Super-cool, super rare old-timey music
Joe Sixpack -- Slipcue.com | ...in Middle America | 07/26/2002
(5 out of 5 stars)
"It's pretty amazing, this late in the folkloric/historic reissues game, to find a whole album's worth of "undiscovered" old-timey music that is of such a high caliber. Old Hat Records, a tiny North Carolina indie label, packs its discs with some of the best music in the style that you're ever likely to hear. (You might also want to check out the "Violin, Sing For Me" and "Folks, He Sure Do Pull Some Bow" CDs...) This disc concentrates its attention geographically, collecting old 78s from artists out of Ashe County, NC, one of those backwoods areas unusually rich in hillbilly talent. The best known of these artists was the team of Grayson & Whitter (who were favorites of Ralph Stanley), but there are plenty of other great Ashe County artists on here, with fab names like The Woodies, The Carolina Night Hawks and (my favorite) Ephraim Woodie & The Henpecked Husbands. In addition to great sound quality and great material, both discs are also quite handsomely packaged; the insert booklets include some really cool archival photos, as well as extensive liner notes of the sort that have been woefully absent on similar recent reissue efforts."
Great artists, great songs, great album
Frank Allen Blissett III | 08/24/2001
(5 out of 5 stars)
"This is one of the best old-time collections I've found.

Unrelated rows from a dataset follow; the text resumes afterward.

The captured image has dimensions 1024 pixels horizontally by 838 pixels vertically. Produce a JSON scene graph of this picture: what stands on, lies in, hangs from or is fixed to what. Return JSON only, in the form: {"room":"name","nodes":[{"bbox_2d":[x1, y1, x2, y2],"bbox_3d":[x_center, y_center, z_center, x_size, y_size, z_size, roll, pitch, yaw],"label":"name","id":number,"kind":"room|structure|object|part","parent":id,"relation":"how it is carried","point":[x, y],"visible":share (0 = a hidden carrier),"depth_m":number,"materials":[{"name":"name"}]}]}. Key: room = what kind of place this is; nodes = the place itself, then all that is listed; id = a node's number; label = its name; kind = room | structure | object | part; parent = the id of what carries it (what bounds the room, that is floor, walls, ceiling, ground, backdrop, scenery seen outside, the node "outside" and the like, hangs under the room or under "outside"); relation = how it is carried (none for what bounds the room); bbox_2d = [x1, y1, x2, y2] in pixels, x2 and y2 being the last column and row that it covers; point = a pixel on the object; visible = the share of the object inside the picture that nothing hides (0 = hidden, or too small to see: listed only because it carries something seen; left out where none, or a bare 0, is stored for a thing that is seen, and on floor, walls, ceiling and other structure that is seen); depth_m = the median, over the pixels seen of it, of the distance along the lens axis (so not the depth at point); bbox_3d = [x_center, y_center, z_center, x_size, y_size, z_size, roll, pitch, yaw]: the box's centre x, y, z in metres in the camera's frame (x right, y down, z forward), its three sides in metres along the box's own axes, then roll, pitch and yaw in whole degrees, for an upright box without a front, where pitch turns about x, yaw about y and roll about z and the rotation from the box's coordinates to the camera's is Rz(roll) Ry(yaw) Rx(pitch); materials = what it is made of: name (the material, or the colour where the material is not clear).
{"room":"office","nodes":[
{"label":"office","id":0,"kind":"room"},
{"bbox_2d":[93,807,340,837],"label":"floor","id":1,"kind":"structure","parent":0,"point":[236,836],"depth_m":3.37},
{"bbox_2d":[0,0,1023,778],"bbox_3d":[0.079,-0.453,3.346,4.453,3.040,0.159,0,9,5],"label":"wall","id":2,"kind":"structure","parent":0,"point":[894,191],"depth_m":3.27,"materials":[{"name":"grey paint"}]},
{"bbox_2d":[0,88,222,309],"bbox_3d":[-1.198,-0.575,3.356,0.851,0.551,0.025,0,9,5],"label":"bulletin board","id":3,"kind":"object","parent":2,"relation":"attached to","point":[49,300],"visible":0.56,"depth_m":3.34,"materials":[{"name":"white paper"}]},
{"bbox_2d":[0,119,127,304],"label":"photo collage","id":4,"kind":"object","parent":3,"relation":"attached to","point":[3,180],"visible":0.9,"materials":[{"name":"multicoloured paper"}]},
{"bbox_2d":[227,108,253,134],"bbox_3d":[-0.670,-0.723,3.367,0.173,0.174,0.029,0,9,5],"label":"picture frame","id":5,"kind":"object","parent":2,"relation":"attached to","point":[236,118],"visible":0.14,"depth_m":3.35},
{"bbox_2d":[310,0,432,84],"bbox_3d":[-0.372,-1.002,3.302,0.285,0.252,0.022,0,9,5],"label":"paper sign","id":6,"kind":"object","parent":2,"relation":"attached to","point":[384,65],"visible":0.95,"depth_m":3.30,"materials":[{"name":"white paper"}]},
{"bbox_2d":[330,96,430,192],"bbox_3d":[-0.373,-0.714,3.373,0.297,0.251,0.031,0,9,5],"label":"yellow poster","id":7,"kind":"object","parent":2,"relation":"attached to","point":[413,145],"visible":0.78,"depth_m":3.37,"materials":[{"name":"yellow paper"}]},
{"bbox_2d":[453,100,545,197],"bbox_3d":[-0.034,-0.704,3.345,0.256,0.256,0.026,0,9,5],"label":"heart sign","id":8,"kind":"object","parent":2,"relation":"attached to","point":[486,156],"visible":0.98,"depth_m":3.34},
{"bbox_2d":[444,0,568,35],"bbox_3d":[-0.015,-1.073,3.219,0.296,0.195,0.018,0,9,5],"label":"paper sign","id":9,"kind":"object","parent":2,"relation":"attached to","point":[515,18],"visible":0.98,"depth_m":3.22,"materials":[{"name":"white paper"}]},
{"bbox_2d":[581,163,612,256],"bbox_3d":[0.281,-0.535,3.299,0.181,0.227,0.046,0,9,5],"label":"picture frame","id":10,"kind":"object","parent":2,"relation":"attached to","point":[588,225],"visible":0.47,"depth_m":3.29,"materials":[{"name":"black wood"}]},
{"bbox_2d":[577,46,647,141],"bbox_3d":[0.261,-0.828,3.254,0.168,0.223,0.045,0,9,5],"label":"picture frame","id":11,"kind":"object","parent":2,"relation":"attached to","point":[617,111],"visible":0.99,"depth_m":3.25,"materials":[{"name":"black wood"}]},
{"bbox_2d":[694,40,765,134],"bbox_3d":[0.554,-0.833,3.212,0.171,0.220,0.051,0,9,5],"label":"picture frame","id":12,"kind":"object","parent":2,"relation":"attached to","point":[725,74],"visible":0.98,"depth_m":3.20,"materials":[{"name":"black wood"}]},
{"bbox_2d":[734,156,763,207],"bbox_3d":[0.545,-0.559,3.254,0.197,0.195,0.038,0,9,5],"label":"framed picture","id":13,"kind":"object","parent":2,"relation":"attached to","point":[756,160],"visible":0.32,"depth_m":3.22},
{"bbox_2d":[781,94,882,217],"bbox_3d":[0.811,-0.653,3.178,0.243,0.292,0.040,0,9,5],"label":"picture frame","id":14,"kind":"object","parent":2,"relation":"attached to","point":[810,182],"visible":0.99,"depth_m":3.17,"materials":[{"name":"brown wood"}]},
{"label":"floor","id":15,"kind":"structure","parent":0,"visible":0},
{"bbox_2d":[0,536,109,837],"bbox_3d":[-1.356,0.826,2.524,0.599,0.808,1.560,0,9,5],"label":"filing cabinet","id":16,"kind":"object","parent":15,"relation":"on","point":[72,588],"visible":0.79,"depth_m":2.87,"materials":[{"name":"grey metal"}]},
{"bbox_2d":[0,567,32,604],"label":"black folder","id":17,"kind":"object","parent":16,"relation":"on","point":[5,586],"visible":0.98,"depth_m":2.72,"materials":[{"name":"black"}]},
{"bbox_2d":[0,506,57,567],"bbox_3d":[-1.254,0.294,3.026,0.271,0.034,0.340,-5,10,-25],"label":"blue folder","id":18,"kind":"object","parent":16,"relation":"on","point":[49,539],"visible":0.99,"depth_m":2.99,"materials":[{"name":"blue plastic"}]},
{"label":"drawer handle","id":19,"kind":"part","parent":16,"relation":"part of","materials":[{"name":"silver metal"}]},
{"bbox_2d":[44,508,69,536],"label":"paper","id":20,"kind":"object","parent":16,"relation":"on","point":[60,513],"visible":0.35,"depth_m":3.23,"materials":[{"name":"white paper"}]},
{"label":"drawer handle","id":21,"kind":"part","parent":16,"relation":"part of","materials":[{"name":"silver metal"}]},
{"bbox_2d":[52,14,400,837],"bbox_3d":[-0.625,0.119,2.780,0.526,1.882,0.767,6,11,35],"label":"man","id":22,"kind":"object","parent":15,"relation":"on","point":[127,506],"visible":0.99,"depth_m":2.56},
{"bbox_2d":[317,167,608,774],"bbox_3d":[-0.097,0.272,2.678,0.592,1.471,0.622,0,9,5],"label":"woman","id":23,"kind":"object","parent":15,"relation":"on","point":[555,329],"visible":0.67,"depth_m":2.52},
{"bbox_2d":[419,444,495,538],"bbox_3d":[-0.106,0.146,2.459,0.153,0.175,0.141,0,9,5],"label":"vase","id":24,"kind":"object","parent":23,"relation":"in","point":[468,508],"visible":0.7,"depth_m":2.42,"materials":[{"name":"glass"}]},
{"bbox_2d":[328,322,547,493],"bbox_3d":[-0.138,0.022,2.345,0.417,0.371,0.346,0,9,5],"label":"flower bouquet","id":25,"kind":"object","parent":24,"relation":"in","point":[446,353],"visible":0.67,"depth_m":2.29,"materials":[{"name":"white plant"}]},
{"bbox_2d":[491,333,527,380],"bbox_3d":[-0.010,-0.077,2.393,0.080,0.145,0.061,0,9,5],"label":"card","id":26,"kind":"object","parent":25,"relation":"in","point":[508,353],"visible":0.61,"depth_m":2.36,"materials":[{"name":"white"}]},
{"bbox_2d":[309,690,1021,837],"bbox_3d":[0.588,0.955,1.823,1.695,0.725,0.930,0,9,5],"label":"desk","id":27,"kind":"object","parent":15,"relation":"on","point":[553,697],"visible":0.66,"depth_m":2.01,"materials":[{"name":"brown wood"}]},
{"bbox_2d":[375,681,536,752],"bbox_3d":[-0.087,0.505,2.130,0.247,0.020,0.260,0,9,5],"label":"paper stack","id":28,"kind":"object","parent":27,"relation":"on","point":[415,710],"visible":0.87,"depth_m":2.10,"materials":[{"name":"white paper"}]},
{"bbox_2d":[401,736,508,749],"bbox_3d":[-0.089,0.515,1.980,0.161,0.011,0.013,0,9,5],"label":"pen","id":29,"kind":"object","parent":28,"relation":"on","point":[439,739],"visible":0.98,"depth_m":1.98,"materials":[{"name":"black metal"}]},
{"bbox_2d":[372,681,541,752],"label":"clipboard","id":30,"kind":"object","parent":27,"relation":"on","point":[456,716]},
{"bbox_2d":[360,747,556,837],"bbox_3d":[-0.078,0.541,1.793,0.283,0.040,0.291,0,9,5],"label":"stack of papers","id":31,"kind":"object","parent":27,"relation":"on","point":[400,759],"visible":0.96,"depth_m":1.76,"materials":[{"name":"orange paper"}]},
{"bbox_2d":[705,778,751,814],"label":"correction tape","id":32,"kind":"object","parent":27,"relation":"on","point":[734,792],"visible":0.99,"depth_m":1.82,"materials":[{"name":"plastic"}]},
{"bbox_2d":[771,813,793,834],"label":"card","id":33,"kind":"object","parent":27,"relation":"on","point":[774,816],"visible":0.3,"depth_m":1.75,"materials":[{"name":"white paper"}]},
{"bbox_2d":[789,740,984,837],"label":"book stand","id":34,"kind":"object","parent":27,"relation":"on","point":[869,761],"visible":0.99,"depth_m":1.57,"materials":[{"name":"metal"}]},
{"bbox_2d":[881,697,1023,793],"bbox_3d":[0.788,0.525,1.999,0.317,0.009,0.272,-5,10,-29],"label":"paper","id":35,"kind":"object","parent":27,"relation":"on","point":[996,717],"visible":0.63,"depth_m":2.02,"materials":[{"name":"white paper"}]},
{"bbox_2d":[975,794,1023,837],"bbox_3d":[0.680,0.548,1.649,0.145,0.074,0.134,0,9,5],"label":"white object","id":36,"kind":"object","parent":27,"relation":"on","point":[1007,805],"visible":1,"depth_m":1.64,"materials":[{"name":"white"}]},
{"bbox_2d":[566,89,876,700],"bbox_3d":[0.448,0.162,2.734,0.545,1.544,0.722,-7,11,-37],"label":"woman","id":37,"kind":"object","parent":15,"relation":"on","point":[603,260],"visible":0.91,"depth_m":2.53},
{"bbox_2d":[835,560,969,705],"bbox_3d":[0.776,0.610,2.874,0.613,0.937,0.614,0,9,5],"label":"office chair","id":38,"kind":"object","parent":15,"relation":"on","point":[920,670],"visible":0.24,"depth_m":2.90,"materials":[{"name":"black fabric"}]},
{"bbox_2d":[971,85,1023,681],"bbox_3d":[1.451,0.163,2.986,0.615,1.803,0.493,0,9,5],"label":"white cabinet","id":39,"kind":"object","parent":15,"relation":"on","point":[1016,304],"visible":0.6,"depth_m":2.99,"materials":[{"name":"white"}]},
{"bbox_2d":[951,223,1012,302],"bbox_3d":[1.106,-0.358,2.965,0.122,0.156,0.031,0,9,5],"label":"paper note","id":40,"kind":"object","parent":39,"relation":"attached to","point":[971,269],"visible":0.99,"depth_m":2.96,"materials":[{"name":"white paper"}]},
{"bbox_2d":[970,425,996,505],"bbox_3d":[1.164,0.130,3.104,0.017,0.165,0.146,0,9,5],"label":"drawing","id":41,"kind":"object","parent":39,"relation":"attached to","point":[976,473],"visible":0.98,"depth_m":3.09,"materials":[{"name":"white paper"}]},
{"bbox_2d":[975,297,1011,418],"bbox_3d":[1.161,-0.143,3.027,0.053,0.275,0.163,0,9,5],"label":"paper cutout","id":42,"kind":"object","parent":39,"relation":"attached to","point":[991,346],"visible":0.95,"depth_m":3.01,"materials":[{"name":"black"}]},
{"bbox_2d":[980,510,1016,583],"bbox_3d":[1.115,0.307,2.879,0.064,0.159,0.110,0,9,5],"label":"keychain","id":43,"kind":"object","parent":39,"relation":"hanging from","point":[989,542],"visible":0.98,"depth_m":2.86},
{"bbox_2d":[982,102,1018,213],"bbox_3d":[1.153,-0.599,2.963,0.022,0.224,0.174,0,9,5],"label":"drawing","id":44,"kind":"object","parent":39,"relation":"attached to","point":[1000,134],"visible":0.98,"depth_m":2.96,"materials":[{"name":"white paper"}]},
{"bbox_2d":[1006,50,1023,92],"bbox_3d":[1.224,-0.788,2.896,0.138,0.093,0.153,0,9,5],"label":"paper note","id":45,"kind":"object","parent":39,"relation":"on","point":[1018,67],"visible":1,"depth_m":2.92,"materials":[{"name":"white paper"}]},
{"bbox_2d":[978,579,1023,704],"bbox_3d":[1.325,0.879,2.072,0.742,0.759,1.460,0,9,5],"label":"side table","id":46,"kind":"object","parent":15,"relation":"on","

The featured instrument on most of the tracks is the fiddle (of which you'll hear many different "voices"), which is arranged with guitar, banjo and voice. The remastering was done quite well and the tracks HAVE been cleaned up. Purists need not worry though, as they managed to avoid that "watery" sound some of the worst collections out there have, and also managed to avoid flattness in the sound while keeping with the original mono feel. As for the liner notes, they're about as good as you can get. Three pages are devoted to discographical information, followed by ninteen pages of biographical and cultural information along with numberous photos."